The International Energy Agency, the world’s energy watchdog, said net-zero emissions pledges and promises to cut methane announced at COP26, if enforced, would enable the world to limit warming to below 2 degrees.
“New @IEA analysis shows that fully achieving all net zero pledges to date & the Global Methane Pledge by those who signed it would limit global warming to 1.8C,” IEA chief Fatih Birol wrote on Twitter.
Selwin Hart, special adviser to the U.N. secretary-general on climate action, challenged Birol’s assertion.
“Fatih, I heard your numbers. But based on the NDCs that have been submitted, the world is on a 2.7 degree pathway – a catastrophic pathway,” Hart said in Glasgow.
“And therefore we are a long way from keeping the 1.5C goal of the Paris Agreement alive. We cannot be complacent. We cannot celebrate before we’ve done the job,” he added.
The U.N. Environment Program said poorer countries needed five to 10 times more money to adapt to the consequences of climate change than they are now getting.
Richer countries failed to meet a 2020 deadline for delivering $100 billion a year in “climate finance”.
Questions of finance also swirled around the COP26 coal deal, which some countries said they would not be able to deliver without more financial help.
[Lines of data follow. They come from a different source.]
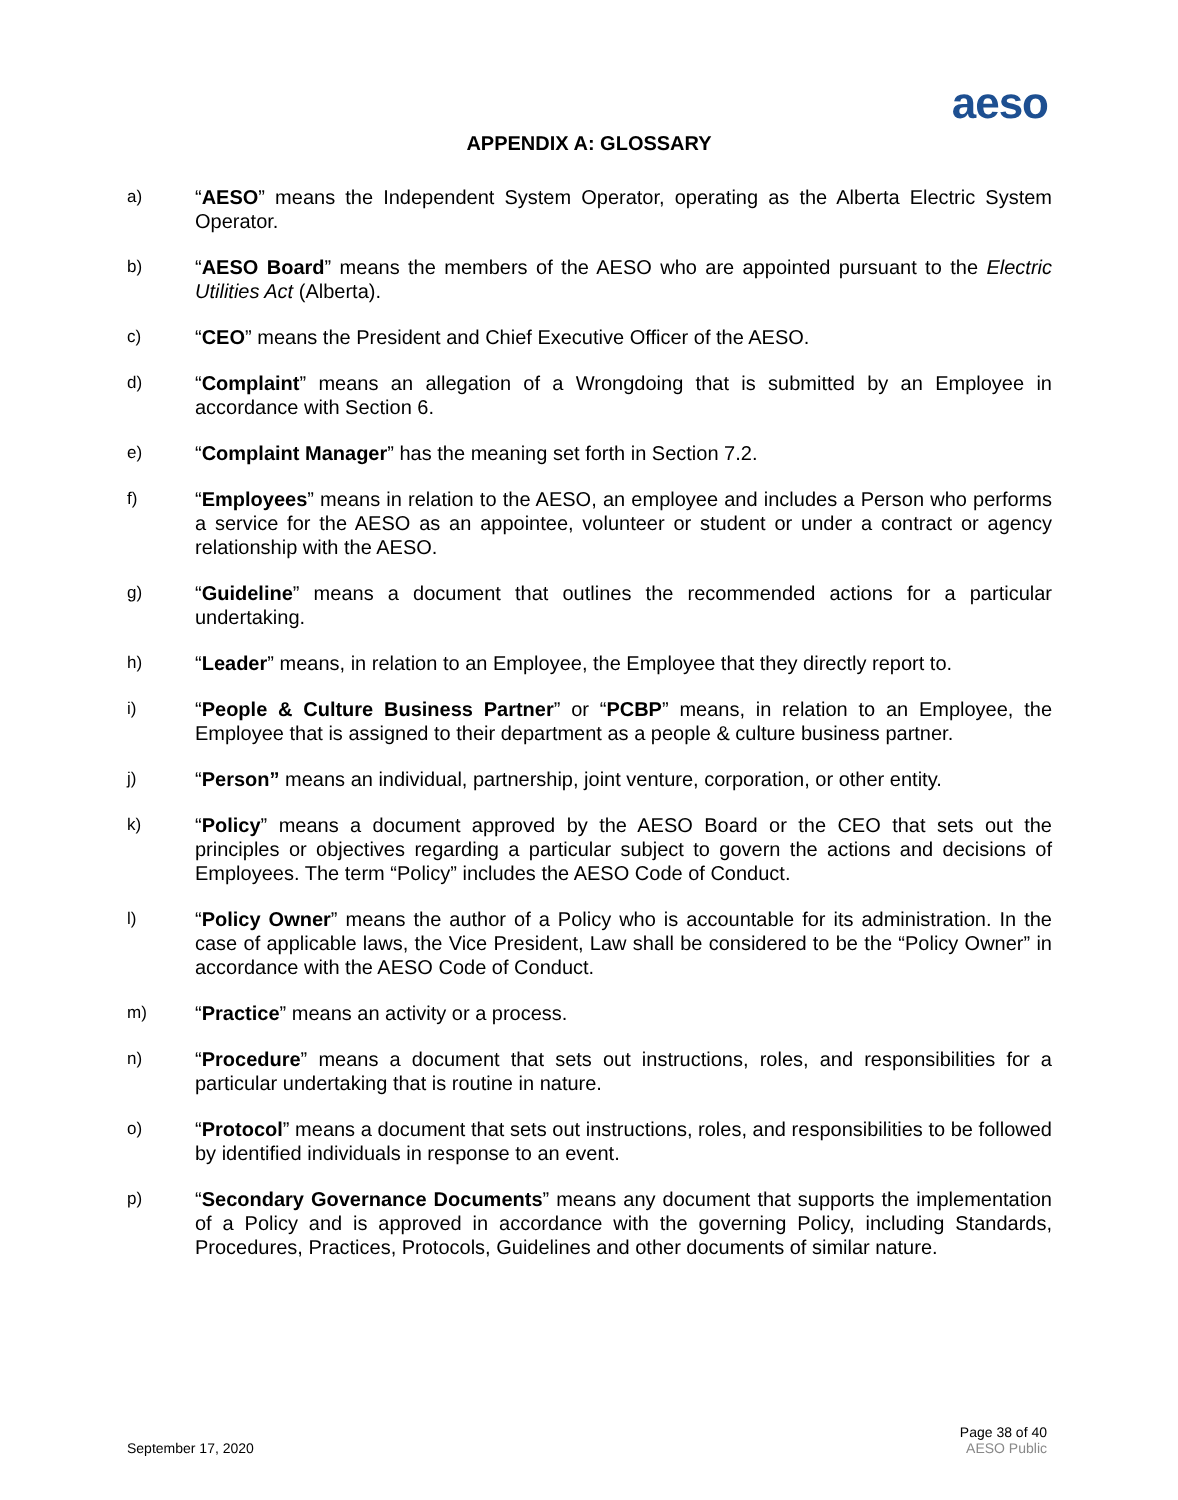aeso
APPENDIX A: GLOSSARY
a)
“AESO” means the Independent System Operator, operating as the Alberta Electric System Operator.
b)
“AESO Board” means the members of the AESO who are appointed pursuant to the Electric Utilities Act (Alberta).
c)
“CEO” means the President and Chief Executive Officer of the AESO.
d)
“Complaint” means an allegation of a Wrongdoing that is submitted by an Employee in accordance with Section 6.
e)
“Complaint Manager” has the meaning set forth in Section 7.2.
f)
“Employees” means in relation to the AESO, an employee and includes a Person who performs a service for the AESO as an appointee, volunteer or student or under a contract or agency relationship with the AESO.
g)
“Guideline” means a document that outlines the recommended actions for a particular undertaking.
h)
“Leader” means, in relation to an Employee, the Employee that they directly report to.
i)
“People & Culture Business Partner” or “PCBP” means, in relation to an Employee, the Employee that is assigned to their department as a people & culture business partner.
j)
“Person” means an individual, partnership, joint venture, corporation, or other entity.
k)
“Policy” means a document approved by the AESO Board or the CEO that sets out the principles or objectives regarding a particular subject to govern the actions and decisions of Employees. The term “Policy” includes the AESO Code of Conduct.
l)
“Policy Owner” means the author of a Policy who is accountable for its administration. In the case of applicable laws, the Vice President, Law shall be considered to be the “Policy Owner” in accordance with the AESO Code of Conduct.
m)
“Practice” means an activity or a process.
n)
“Procedure” means a document that sets out instructions, roles, and responsibilities for a particular undertaking that is routine in nature.
o)
“Protocol” means a document that sets out instructions, roles, and responsibilities to be followed by identified individuals in response to an event.
p)
“Secondary Governance Documents” means any document that supports the implementation of a Policy and is approved in accordance with the governing Policy, including Standards, Procedures, Practices, Protocols, Guidelines and other documents of similar nature.
September 17, 2020
Page 38 of 40
AESO Public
“We need to have funding to retire coal earlier and to build the new capacity of renewable energy,” said Indonesia’s finance minister, Sri Mulyani Indrawati. The Southeast Asian nation is the world’s biggest coal exporter, and relies on the fuel for 65% of its own energy capacity.
It also will be among the first recipients of a multibillion dollar pilot program to speed a transition to clean energy, along with India, South Africa, and the Philippines, the Climate Investment Funds said.
The main aim of COP26 is to get promises of enough cuts in greenhouse gas emissions to put the world on a clear path towards capping the rise in global temperature – already up 1.1C since pre-industrial times.